__Document segment__.
# # # #

We can see from this graph that Fantasia is the movie with no theme song that has the highest inflation adjusted gross at over 2 billion dollars.

We can also immediately see by the number of columns shown in the Top movies with no theme song in inflation adjusted gross, there are only 6 movies displayed compared to the previous graph which hold a lot more movies. This could suggest two things-- one is that there are more Disney movies produced with theme songs or that the disney_movies_total_gross.csv does not include all of the songs included in the disney-characters.csv, therefore, they were not merged into the characters_no_song_merged dataframe. 

Another observation is that the top movie, Fantasia, has an inflation adjusted gross a little bit under 2.2 billion dollars which is almost 3 billion dollars less than what Snow White and the Seven Dwarfs generated. This shows that the top movie with a theme song performed significantly better than the top movie without a theme song in inflation adjusted gross.

# # # #

__Entries provided__.
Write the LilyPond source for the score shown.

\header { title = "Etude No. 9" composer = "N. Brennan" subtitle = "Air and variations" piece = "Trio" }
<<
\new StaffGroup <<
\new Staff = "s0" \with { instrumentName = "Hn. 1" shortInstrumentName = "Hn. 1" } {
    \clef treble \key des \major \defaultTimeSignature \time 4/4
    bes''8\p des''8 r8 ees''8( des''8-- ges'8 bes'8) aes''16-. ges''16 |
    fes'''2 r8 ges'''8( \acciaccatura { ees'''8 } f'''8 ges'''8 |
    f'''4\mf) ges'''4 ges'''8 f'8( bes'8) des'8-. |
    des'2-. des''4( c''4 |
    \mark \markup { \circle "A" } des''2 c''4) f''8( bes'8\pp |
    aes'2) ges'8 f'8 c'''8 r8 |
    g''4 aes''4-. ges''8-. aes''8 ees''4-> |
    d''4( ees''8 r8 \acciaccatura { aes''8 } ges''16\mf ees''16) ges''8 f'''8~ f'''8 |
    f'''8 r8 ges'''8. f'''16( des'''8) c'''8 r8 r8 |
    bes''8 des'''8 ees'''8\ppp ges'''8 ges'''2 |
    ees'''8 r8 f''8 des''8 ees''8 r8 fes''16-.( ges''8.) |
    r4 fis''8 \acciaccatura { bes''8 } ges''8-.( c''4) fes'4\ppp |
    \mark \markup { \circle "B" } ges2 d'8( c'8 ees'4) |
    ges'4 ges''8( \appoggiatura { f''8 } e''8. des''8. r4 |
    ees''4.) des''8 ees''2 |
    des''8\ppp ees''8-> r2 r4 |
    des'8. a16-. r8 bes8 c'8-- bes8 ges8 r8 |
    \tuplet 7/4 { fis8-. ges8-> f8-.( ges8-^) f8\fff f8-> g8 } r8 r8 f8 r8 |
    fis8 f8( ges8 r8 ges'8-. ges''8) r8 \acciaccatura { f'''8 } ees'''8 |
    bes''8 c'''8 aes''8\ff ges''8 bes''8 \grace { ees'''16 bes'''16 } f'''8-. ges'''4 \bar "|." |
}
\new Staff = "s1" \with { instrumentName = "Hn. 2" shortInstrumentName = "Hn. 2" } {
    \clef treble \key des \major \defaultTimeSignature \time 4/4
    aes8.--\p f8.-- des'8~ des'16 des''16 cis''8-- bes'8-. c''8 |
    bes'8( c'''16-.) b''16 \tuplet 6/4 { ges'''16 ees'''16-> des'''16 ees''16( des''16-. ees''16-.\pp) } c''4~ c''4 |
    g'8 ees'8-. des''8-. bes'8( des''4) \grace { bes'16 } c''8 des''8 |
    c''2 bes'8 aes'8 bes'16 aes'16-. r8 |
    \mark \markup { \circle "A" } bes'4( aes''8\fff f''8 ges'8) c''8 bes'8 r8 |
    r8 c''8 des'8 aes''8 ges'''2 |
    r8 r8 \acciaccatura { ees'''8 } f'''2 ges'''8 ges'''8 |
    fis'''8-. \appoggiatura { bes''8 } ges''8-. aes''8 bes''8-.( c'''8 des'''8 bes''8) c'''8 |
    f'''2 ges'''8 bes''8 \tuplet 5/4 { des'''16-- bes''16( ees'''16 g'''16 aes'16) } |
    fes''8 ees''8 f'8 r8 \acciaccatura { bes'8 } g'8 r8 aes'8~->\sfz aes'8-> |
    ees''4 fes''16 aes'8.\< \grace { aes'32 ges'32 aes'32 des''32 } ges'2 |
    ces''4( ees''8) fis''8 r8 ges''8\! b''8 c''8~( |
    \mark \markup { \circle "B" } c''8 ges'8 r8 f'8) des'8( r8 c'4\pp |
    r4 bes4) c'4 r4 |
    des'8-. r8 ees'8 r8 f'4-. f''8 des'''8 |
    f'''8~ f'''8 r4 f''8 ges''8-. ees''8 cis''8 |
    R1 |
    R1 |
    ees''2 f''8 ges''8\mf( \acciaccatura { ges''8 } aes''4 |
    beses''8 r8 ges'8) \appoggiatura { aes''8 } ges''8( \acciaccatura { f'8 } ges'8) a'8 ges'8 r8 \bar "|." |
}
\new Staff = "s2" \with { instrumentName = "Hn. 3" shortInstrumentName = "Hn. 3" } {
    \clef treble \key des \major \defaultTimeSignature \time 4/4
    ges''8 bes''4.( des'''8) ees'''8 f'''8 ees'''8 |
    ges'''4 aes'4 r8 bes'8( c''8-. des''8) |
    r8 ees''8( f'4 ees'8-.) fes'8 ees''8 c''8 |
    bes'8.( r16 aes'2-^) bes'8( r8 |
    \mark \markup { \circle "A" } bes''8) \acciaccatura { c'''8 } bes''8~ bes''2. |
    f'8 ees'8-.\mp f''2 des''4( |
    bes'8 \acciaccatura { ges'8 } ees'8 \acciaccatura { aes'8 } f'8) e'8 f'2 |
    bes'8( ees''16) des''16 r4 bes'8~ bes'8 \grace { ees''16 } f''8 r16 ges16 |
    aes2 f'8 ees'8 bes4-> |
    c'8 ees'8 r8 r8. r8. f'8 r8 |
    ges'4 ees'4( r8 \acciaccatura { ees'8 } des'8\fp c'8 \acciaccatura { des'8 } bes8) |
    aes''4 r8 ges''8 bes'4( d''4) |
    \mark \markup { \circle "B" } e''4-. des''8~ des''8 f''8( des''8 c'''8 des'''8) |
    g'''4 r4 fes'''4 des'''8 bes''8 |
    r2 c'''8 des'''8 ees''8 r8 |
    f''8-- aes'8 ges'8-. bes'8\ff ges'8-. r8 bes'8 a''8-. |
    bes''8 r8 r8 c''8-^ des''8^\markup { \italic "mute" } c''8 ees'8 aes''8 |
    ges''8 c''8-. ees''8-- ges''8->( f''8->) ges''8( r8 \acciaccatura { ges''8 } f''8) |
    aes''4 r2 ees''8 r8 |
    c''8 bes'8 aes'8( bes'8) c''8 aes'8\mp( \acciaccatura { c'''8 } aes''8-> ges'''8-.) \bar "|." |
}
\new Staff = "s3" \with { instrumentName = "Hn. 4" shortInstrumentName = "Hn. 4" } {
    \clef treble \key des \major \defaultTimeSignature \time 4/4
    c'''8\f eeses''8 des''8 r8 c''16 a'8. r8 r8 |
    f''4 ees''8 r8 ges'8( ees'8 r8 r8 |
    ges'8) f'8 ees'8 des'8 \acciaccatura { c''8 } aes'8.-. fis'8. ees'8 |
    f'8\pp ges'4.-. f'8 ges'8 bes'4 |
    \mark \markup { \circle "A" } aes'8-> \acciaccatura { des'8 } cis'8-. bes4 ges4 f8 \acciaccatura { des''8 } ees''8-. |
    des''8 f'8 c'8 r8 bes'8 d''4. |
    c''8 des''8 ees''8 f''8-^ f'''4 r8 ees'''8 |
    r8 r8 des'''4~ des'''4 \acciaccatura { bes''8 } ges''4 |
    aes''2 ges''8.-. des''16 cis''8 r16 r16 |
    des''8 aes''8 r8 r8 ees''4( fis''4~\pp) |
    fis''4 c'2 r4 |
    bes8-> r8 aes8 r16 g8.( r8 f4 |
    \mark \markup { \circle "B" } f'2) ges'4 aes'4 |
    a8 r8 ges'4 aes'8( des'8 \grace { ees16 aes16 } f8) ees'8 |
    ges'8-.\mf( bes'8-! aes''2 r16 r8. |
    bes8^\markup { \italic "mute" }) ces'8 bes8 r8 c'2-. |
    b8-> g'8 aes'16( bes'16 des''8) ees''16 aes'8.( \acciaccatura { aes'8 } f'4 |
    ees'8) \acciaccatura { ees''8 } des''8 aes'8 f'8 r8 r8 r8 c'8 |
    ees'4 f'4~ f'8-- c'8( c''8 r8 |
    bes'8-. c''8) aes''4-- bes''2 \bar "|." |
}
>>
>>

# # # #

__Exercise prompt__. Continue the analysis of Disney movie grosses with and without theme songs, picking up after its final sentence.

__Task result__.
Next I will merge the characters dataframe and gross dataframe into one full dataframe that include both movies with and without theme songs. I will also create a new column 'has_theme_song' that shows the boolean value of if the movie has a theme song.

In [15]:
# Graph of all movies and inflated adjusted gross

# Merge characters df with gross df with all columns showing
merged_df = characters_clean.merge(gross_clean, left_on='movie_title', right_on='movie_title', how='outer')

# Create new column 'has_theme_song' which shows the boolean value of if the movie has a theme song
merged_df['has_theme_song'] = merged_df['song'].notna()
merged_df.head()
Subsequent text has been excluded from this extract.